Experimental procedure

We investigated the ability to select objects on the basis of color, and we determined possible preferences of red over green. Uniform food rewards, consisting of food that captive primates especially liked (i.e., gelatine, peanuts, sunflower seeds, and walnuts), were wrapped in red or green paper towels (33 x 33 cm). The paper towels were folded into small parcels that did not allow subjects to see the food rewards. Thanks to the standard method HSB system the color and lightness of both red (Hue = 0°; Saturation = 100°; Brightness = 86°) and green (Hue = 169°; Saturation = 100°; Brightness = 70°) paper towels were properly measured.

Experimental sessions were conducted in the usual social contexts. The colored stimuli (pairs of red and green parcels containing the same hidden reward) were dispensed to the study groups in the outdoor enclosure that animals were accustomed to using during the day. In each experimental session, two pairs of red and green parcels per animal were hung in the trees with strings (in the case of vervet monkeys) or scattered on the ground covered by a green grassland (in the case of pig-tailed macaques and chimpanzees) according to the ecology of each species, easily accessible to the primates. All the pairs were widespread to avoid competition and provide the opportunity to each individual to make their choice between only two parcels. If the choice of an individual appeared to be affected by those one of other group members, then data were not recorded.

Overall, 10 sessions were performed, 15 min each. Sessions were conducted at three-day intervals to avoid habituation by the study animals to the experimental procedure. This prevented the animals from learning a behavior, rather than making a spontaneous choice. Similarly, we varied the order of the parcels within each pair to avoid associations between color and position and, moreover, the type of food contained in the parcels over the test sessions to avoid possible associations between color and food reward. On top of that, we must stress that the experiment was designed under the same socio-ecological context that affect these species in the wild and, in addition, was conducted on the basis of procedures properly planned to avoid the possible influence by social learning.

Data collection

All experimental sessions were videotaped to allow accurate data collection. We assessed displays of preference for a specific color and, in particular, the preference for red over green, both at the individual level and at the group level. Thus, we evaluated (1) the first choice of red over green parcels in each test session (so-called “first choices”); and (2) the overall number of times red was chosen over green in the same test session (so-called “overall choices”).
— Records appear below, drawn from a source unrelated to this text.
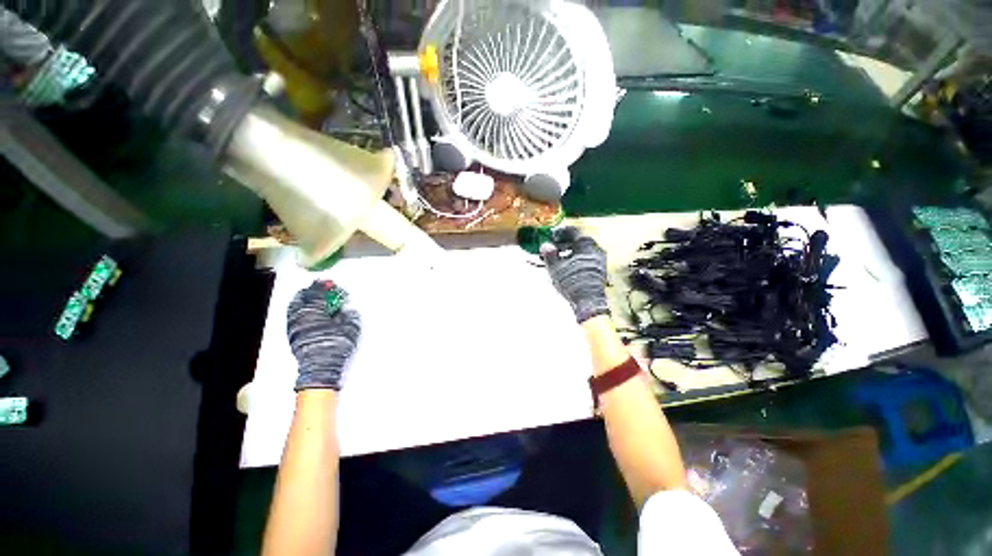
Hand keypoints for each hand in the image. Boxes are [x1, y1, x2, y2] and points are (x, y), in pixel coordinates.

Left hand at [286, 280, 360, 391]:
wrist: (320, 367)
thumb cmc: (336, 344)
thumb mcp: (349, 327)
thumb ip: (349, 315)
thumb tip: (347, 309)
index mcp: (314, 310)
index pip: (317, 293)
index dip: (323, 286)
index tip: (329, 283)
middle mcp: (300, 315)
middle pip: (302, 297)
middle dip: (310, 291)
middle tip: (319, 288)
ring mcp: (294, 325)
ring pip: (295, 307)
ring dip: (303, 300)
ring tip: (312, 299)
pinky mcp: (292, 335)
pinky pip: (293, 316)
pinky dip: (300, 310)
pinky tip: (308, 312)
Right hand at [540, 227, 610, 323]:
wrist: (589, 302)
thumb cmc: (572, 282)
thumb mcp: (556, 267)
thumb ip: (549, 254)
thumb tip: (545, 245)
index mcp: (587, 244)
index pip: (572, 231)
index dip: (559, 233)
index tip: (550, 236)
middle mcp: (595, 250)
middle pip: (576, 242)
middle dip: (561, 245)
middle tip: (550, 250)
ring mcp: (598, 261)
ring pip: (578, 253)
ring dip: (565, 255)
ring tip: (553, 261)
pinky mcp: (597, 272)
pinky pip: (582, 262)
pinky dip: (571, 262)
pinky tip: (562, 269)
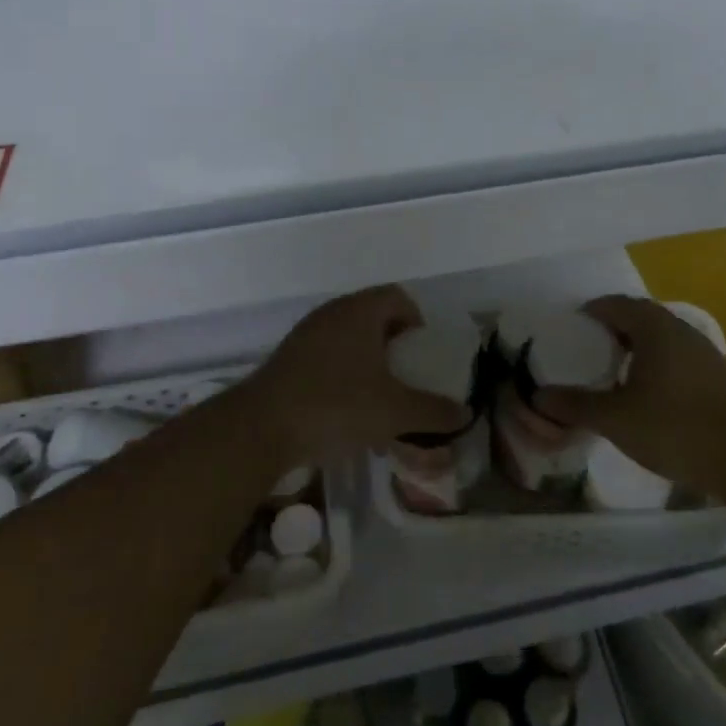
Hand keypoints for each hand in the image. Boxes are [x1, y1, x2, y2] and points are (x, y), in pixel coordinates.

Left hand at [246, 286, 470, 463]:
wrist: (261, 427)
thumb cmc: (336, 405)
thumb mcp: (395, 411)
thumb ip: (433, 411)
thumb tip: (464, 412)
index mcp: (360, 311)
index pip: (398, 297)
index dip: (418, 321)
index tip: (424, 355)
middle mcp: (333, 313)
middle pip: (374, 318)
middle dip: (395, 348)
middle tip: (407, 379)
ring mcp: (306, 335)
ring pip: (350, 341)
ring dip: (369, 366)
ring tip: (380, 403)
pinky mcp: (288, 359)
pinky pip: (328, 359)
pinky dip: (344, 378)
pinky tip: (348, 416)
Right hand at [534, 295, 725, 494]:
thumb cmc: (674, 428)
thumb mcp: (616, 419)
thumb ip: (576, 405)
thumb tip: (538, 396)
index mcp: (654, 328)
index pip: (616, 304)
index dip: (591, 311)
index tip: (571, 326)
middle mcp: (680, 330)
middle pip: (640, 317)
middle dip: (613, 328)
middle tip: (588, 348)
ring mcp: (704, 352)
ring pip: (661, 337)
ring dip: (637, 346)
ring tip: (614, 370)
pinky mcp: (717, 376)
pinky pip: (677, 356)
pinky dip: (656, 363)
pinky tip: (648, 393)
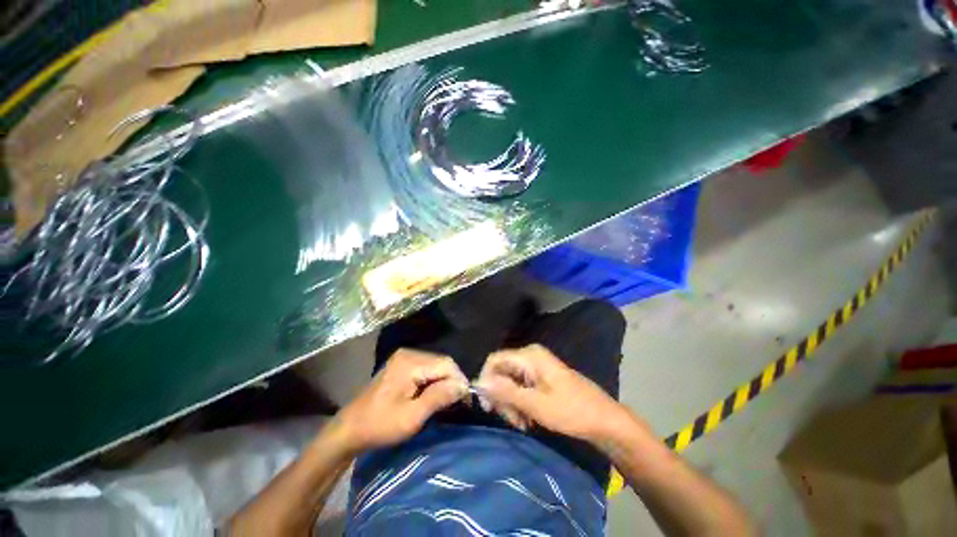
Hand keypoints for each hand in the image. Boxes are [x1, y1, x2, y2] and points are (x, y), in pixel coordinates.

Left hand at [337, 349, 468, 451]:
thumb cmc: (380, 425)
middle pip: (442, 362)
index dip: (459, 380)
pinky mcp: (402, 364)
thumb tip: (463, 386)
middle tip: (458, 402)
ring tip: (448, 400)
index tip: (466, 401)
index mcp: (410, 363)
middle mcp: (409, 353)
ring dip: (444, 381)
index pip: (446, 364)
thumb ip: (439, 398)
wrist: (350, 428)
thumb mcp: (412, 417)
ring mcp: (404, 357)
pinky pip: (427, 368)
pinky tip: (434, 394)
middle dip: (452, 381)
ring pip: (436, 365)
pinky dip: (434, 380)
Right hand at [476, 344, 623, 441]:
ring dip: (511, 404)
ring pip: (510, 382)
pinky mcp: (540, 377)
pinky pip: (520, 387)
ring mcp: (536, 366)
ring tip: (523, 423)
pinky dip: (520, 403)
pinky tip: (528, 419)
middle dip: (502, 397)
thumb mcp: (536, 404)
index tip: (488, 406)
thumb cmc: (571, 411)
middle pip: (501, 372)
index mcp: (529, 355)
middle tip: (512, 420)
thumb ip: (505, 391)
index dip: (486, 381)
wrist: (604, 420)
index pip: (494, 360)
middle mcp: (530, 356)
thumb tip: (478, 382)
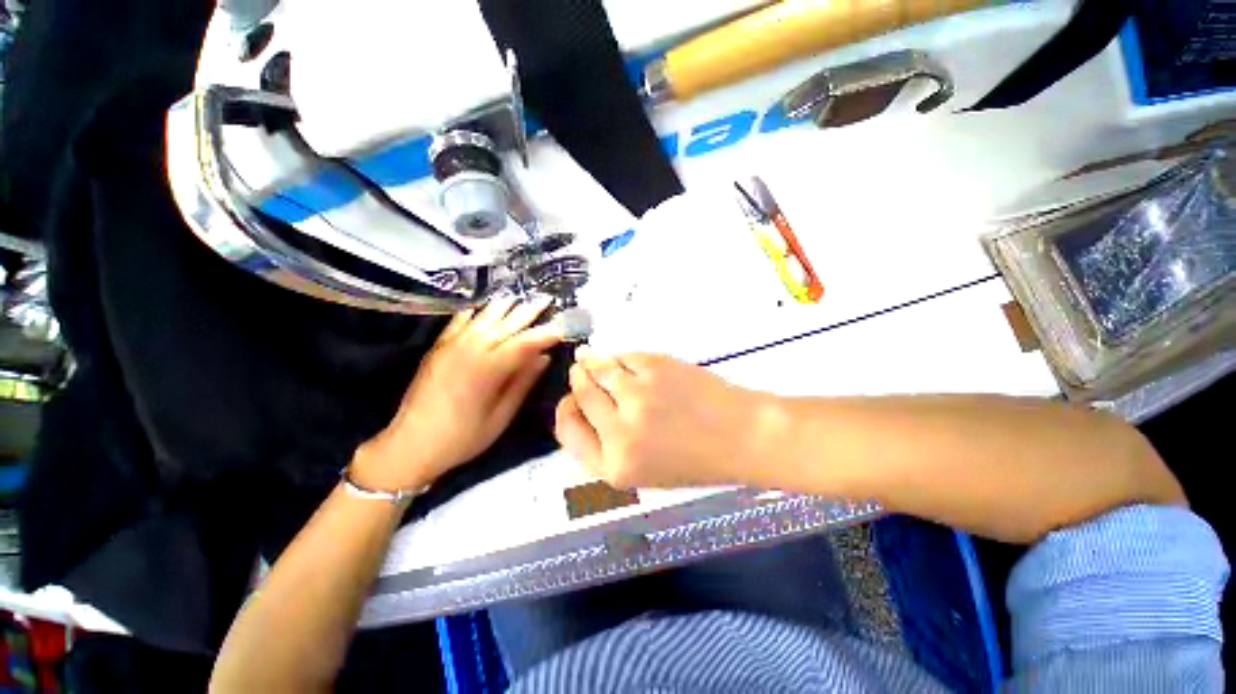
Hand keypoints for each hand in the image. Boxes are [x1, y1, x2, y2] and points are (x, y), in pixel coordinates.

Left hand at [353, 295, 562, 491]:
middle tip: (545, 299)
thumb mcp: (501, 416)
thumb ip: (523, 383)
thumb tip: (544, 358)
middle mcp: (470, 350)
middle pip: (505, 325)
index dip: (544, 334)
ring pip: (482, 318)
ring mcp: (451, 346)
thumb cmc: (463, 437)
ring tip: (520, 297)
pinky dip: (473, 312)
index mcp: (488, 370)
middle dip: (527, 311)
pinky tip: (482, 306)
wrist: (411, 445)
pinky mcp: (437, 348)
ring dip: (503, 306)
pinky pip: (458, 322)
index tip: (561, 328)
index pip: (524, 343)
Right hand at [554, 350, 780, 488]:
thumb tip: (581, 405)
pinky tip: (622, 360)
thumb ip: (607, 445)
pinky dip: (618, 356)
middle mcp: (619, 432)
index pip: (566, 429)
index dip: (565, 409)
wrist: (742, 436)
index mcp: (613, 466)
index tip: (571, 399)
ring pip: (596, 368)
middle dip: (578, 380)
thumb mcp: (643, 470)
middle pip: (579, 394)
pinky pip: (622, 356)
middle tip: (581, 371)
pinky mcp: (654, 368)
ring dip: (592, 362)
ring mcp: (636, 395)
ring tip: (593, 359)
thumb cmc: (695, 458)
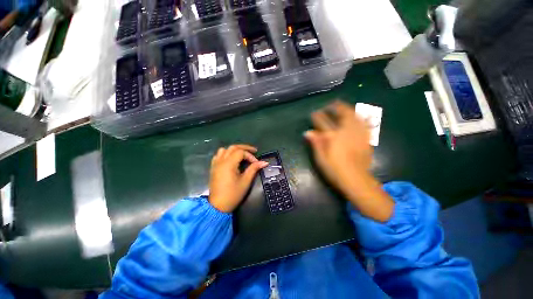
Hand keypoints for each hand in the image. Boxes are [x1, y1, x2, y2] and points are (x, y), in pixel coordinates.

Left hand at [209, 145, 267, 212]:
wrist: (218, 206)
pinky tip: (231, 159)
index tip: (256, 163)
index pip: (241, 152)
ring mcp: (215, 164)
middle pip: (233, 147)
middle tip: (253, 151)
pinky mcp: (213, 168)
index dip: (250, 155)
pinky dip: (226, 154)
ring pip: (224, 150)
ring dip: (234, 150)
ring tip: (242, 154)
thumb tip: (264, 162)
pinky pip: (218, 155)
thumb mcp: (246, 181)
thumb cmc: (233, 194)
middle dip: (244, 148)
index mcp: (229, 164)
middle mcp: (221, 161)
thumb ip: (254, 169)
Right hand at [305, 101, 393, 221]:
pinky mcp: (366, 138)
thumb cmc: (334, 169)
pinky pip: (364, 123)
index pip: (323, 122)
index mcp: (333, 137)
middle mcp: (346, 132)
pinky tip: (357, 116)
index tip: (314, 113)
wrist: (355, 179)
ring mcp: (358, 134)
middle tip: (331, 104)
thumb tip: (308, 132)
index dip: (317, 116)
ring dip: (348, 109)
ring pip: (354, 116)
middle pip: (342, 114)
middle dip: (336, 107)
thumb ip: (315, 143)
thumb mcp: (320, 158)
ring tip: (343, 106)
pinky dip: (359, 116)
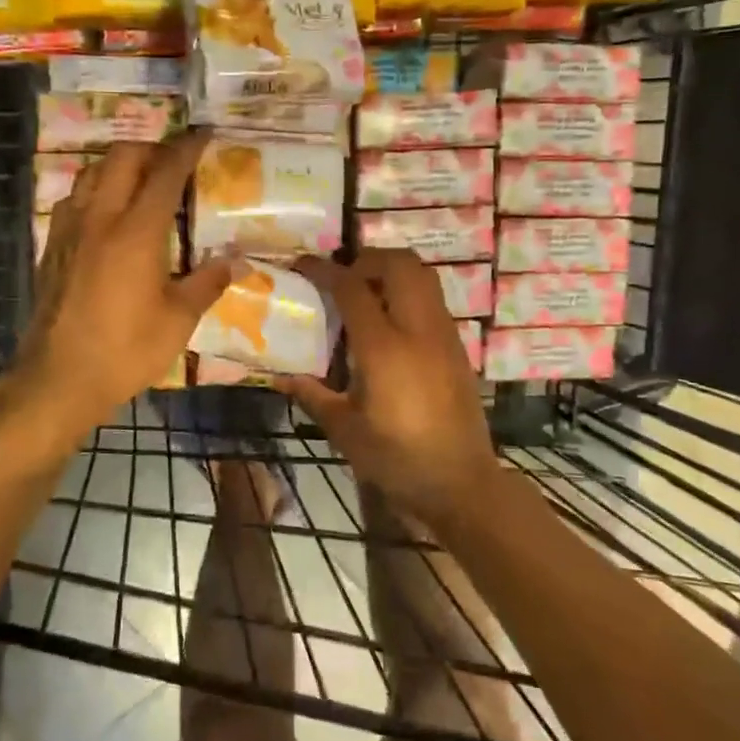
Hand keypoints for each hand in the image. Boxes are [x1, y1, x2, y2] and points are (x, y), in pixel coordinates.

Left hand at [11, 133, 233, 440]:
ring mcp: (69, 229)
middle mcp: (100, 217)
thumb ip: (208, 282)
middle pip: (122, 157)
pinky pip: (74, 198)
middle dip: (152, 149)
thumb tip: (236, 260)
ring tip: (142, 182)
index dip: (186, 149)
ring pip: (91, 172)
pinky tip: (107, 214)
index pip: (165, 172)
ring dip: (119, 165)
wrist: (59, 379)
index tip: (203, 135)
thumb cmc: (127, 350)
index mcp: (137, 231)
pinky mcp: (51, 247)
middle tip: (174, 163)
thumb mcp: (179, 320)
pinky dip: (95, 189)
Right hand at [278, 249, 500, 521]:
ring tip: (367, 293)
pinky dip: (409, 292)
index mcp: (383, 348)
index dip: (324, 270)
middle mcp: (418, 330)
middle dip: (367, 259)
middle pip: (398, 264)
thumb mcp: (345, 430)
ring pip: (423, 276)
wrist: (460, 481)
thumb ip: (311, 395)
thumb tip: (279, 376)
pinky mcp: (457, 347)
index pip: (352, 288)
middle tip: (343, 277)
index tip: (303, 265)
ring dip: (392, 271)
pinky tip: (391, 324)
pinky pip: (433, 300)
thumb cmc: (397, 459)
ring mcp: (444, 335)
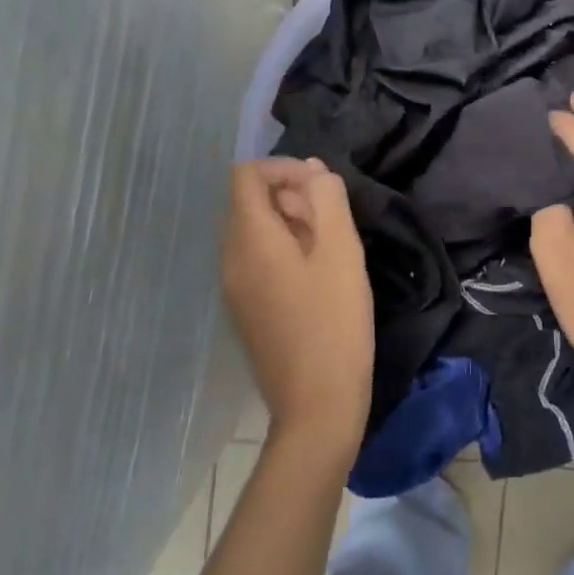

The first choices permit to achieve the “validity” of choice, because not related to possible conditioning, habituation or learning processes; on the other hand, the overall choices follow a predictable pattern in reflecting decision-making.

All the behaviors shown by group members during the tests were recorded with the all occurrences sampling method.

Data analysis

The statistical analysis was aimed at investigating the effect of color cues associated with objects. Data analysis was based on frequencies. To avoid problems associated with very low absolute amounts, we retained frequencies that comprised at least 6 and 17 events in the case of first and overall choices respectively. We used non-parametric statistical tests.57 At the individual level, the binomial test was used for assessment of color choice preferences. At the group level, the Wilcoxon test was applied for comparison between red and green choice frequencies and the Spearman correlation was performed for measure of dependence between first and overall choices. All tests were two-sided, with the significance level set to 0.05. Analyses were performed with PASW Statistics version 18.0 (IBM Corp.)